Members of the Assembly of Jáchal No Se Toca traveled from the province of San Juan to deliver an accompanying petition signed by 71,000 people demanding the permanent closure of the Veladero gold mine, owned by the Canadian company Barrick Gold through a joint venture with the Chinese company Shandong Gold.
“Eight years have passed since the most serious incident in the history of mining in Argentina, and still no trial,” says Domingo Jofré of the Assembly Jáchal No Se Toca. “We demand that it takes place, and that there be justice for the communities of Jáchal.”
The petition was organized by Ekō, a global consumer watchdog group that holds multinational corporations accountable. “As evidenced by the number of signatures on the petition, people all over the world are watching to see if Argentinian government officials will protect their people from Barrick Gold’s toxic mine,” says Lacey Kohlmoos, Senior Water Campaign Manager at Ekō. “And if the government continues to ignore the demands of communities suffering from dangerous levels of cyanide and mercury in their water, if they refuse to close down the Veladero Mine, then they will face a wave of global outrage and condemnation.”
On September 12, 2015, a spill caused by a valve failure in a leaching pad pipeline released millions of liters of water contaminated with cyanide, mercury, and heavy metals into local watersheds, polluting at least five rivers. While the Canadian company and the provincial government remained silent and later tried to conceal the spill, the community of Jáchal learned about the disaster from a Veladero mine employee via WhatsApp.

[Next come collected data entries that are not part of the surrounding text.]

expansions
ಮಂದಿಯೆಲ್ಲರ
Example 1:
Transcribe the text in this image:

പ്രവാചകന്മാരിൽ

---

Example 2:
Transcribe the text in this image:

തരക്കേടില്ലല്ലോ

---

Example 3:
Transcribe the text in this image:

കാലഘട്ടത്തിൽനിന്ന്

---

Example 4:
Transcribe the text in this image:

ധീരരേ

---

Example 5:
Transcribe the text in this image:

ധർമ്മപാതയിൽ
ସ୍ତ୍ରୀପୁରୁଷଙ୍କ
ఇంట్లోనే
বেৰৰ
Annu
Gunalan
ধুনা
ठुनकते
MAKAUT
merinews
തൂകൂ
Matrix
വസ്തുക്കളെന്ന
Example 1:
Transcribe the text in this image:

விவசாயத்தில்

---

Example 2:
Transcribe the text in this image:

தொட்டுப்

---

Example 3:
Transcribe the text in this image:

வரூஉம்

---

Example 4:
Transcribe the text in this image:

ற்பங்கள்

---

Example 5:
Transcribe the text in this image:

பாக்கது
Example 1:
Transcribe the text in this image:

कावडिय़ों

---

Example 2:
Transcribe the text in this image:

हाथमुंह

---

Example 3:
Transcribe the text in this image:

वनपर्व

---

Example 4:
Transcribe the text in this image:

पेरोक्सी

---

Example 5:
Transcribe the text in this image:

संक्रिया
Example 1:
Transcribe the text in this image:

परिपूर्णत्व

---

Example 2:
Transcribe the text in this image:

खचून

This led the affected communities to quickly mobilize to bring attention to what had happened, demand explanations, and seek remedy.
Within a few days, environmental lawyers representing the Assembly of Jáchal No Se Toca initiated legal proceedings with the Federal Court of Buenos Aires – attempting to put on trial the Secretaries of Environment and Mining for having violated the law protecting glaciers by permitting Barrick Gold to mine in prohibited areas. They hope that through a trial, Barrick’s license to operate will be revoked and the mine will be closed. To date, arbitrary delays and judicial stall tactics have so far prevented the case from advancing to trial.

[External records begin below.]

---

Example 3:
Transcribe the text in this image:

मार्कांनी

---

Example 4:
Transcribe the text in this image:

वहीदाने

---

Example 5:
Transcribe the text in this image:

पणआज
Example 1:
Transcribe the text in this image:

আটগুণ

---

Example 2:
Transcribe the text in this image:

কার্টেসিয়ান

Since the 2015 spill, residents of Jáchal have faced four other toxic spills from the mine. While official complaints were filed regarding these other spills, they were either archived or dismissed without due process or any investigation by the authorities. The only open case remaining in the courts is related to the 2015 spill.
“The involvement of the Assembly Jáchal No Se Toca in the case in Buenos Aires marks the only opportunity that the people of Jáchal have to defend their human right to water,” said Saúl Zeballos of the Assembly Jáchal No Se Toca.

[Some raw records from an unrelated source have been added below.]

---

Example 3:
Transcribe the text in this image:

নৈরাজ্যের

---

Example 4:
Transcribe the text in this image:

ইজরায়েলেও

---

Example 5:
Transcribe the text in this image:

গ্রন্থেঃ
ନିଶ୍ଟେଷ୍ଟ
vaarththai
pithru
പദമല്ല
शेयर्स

“The importance of a trial and this entire process is to expose, for the first time, the violation of environmental laws in Argentina,” says Enrique Viale, an environmental lawyer representing the Assembly of Jáchal No Se Toca. “Although the penalties may not be severe, this would mark the first time that the highest environmental authorities in Argentina would be put on trial for breaching environmental and glacier protection laws.” He added that the fact that “a grassroots assembly, like the Assembly of Jáchal, is acting as a plaintiff in this case holds significant value. This could be a turning point, making officials more cautious about disregarding environmental laws.”
“While Barrick repeatedly denies these spills, communities continue to be exposed to toxic chemicals,” says Viviana Herrera, the Latin America Program Coordinator at MiningWatch Canada. “Delays in court proceedings against government officials mean that Barrick can continue to operate with impunity. We hope this trial will be the first of many more in Argentina where Canadian companies like Barrick Gold finally face consequences for contaminating vital water sources.”
“The Argentine government must hold Barrick accountable for their pollution,” said Jan Morrill, Tailings Campaign Manager at Earthworks. “The courts in Argentina have an important role to play in ensuring clean water and health communities.”